The Expense of Experience?

I seem to be back in the swing of things, finally getting a lesson in on Moon and am looking forward to a few more practice rides before I head off on Christmas vacation.

I've a thousand times posted about how Moon will always be the horse I met a year ago in my head, but lately, especially after having a short break in riding, I can't help but see how much he's changed. I attribute soooo much of that to Coach W and her teaching. That's not to say I've been a passenger, but her guidance is what has taken us so far. I was doing the math the other day in preparation for our year end "Financial Review" post and was taken aback by our lesson costs.

Since we came to W in May, I've paid about $850 in lesson fees. Which is equivalent to about 2 months of training fees, but in exchange I've learned a great deal about training a horse in addition to improving a ton of my own faults. Plus learning and improving on a bunch of things I never used to do. Or didn't understand how I was doing!

$850. I don't even feel like that's a lot. Not for what we have gained. It's a small expense to pay for so much knowledge, experience and learning.

Today he was a dream. Granted, he's a bit of a lazy bugger at times and I finally had to pull out the dressage whip. One light tap and he was great the rest of the ride to the point where I got to put it away and carry on.

His transitions are so improved. He's learning to reach down, he did some great 10 m circles, my sitting trot is improving in leaps and bounds and he did a great shoulder-fore down the long side. Leg yielding, awesome. We even did some extension-collection work and he gave it a good effort.

W helped me correct his counter bending on the circle, giving me a great analogy. She compared him to a tipping chair. When he's falling out, you're not going to correct him by pushing him out. As you can't keep a tipping chair upright by pushing it in the direction it's falling. You instead need to push from the opposite side, and straighten the chair. THEN you can move it back out.

So I began straightening him with outside leg, THEN bending him into the circle, with a little lift to get him to lift his shoulder.

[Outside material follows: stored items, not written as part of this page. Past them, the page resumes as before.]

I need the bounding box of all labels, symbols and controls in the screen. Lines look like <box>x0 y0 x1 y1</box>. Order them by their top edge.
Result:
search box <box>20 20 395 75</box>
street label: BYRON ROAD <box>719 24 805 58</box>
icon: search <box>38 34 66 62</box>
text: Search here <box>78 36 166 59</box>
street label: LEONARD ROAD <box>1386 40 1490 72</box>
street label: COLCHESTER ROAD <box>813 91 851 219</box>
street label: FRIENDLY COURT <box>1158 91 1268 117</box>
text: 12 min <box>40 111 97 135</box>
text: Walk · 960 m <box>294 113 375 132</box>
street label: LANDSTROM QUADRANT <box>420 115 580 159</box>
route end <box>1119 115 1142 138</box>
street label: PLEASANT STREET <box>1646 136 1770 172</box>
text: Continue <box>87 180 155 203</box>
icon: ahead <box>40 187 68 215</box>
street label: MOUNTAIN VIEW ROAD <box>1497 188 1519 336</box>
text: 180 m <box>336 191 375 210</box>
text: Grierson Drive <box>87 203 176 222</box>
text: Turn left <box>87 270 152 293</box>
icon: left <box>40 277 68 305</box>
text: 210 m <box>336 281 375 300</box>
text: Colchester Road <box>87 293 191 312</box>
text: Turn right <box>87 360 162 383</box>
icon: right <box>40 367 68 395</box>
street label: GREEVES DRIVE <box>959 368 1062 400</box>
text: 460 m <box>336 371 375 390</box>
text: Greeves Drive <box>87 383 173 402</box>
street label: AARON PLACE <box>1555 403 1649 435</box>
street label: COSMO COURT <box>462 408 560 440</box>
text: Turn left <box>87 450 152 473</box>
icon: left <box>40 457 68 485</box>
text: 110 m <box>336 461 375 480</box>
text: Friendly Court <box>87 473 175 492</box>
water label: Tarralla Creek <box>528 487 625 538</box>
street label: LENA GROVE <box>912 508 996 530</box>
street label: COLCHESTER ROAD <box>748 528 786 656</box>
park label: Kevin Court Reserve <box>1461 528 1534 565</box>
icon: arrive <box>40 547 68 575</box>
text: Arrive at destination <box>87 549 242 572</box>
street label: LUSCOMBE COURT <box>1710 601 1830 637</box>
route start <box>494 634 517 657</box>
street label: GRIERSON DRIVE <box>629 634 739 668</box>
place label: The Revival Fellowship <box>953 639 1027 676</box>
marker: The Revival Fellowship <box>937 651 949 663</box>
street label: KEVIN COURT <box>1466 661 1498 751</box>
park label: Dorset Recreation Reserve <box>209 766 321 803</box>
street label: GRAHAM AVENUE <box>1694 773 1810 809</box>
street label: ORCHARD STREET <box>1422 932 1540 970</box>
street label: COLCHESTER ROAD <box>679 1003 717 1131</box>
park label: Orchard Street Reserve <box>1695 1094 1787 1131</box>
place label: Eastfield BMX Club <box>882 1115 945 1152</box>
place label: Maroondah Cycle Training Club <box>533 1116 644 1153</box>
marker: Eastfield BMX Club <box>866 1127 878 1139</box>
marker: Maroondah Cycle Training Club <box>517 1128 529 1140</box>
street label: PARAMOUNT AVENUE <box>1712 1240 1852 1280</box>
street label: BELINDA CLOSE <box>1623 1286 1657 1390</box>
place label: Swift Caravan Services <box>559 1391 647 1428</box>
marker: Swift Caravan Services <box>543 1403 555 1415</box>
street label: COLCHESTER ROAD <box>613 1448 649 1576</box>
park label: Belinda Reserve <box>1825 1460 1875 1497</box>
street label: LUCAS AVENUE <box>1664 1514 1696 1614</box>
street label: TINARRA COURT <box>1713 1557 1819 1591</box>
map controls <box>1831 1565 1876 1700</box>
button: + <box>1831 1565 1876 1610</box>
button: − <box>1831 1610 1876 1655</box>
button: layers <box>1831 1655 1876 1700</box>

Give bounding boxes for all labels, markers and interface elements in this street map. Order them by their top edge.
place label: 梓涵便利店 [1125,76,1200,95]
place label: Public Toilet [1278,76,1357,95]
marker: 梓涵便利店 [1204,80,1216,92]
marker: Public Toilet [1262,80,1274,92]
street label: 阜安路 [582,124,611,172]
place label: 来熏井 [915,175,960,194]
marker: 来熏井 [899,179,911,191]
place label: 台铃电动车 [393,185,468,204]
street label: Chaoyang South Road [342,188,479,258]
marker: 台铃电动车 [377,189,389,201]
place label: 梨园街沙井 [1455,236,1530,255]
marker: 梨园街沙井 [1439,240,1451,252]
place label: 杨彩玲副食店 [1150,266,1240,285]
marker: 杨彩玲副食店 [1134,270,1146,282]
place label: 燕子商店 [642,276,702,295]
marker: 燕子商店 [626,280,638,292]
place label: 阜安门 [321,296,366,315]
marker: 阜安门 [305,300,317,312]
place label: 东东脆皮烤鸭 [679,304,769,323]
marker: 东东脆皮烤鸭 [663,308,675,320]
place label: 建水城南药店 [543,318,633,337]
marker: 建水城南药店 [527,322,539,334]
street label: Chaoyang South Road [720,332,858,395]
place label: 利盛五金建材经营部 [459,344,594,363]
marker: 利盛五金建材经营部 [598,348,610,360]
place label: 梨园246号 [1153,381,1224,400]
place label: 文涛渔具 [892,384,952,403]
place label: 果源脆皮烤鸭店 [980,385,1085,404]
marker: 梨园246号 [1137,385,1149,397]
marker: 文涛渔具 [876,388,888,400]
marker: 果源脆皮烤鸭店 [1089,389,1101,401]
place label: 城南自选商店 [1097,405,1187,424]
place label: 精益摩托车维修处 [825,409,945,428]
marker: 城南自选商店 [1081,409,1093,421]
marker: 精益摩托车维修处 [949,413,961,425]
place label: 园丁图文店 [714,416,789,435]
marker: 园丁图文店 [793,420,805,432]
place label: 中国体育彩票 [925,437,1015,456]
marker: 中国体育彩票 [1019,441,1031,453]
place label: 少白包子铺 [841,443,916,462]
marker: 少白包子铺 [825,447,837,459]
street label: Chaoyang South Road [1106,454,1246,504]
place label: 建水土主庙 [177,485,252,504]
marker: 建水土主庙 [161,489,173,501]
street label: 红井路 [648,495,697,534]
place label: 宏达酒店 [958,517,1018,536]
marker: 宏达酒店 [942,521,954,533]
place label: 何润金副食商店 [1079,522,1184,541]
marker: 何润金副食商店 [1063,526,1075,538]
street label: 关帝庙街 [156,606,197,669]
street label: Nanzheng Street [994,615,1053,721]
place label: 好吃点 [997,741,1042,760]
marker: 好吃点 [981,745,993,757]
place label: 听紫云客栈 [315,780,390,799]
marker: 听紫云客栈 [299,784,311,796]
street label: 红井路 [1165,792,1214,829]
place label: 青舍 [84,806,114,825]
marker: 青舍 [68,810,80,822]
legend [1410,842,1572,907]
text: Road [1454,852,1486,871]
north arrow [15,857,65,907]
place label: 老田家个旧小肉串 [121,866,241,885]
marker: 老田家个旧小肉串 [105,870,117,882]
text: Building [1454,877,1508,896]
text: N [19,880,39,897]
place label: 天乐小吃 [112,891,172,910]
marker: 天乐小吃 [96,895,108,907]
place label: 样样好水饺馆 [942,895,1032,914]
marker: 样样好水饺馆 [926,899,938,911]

Since it's the stiff side, it was a bit more work but when he got it, he got it. Woohoo!

She promised next week is canter...we hope! : )

Some arena observers were commenting on his lovely trot, which apparently is soo big for a little horse. W says he'll excel at piaffe and such because of how he rounds his little body and moves...*shrug*, okay. To be honest, all I want is a canter circle. Screw piaffe and passage. ; )

No matter what though, I'm in love with him whether he's spectacular or not. Truthfully, he'll be whatever he'll be, and I don't care. He's already a thousand times more amazing to ride then I ever expected, and we're only 8 months in.

Someone remind me how much longer it is till show season starts??!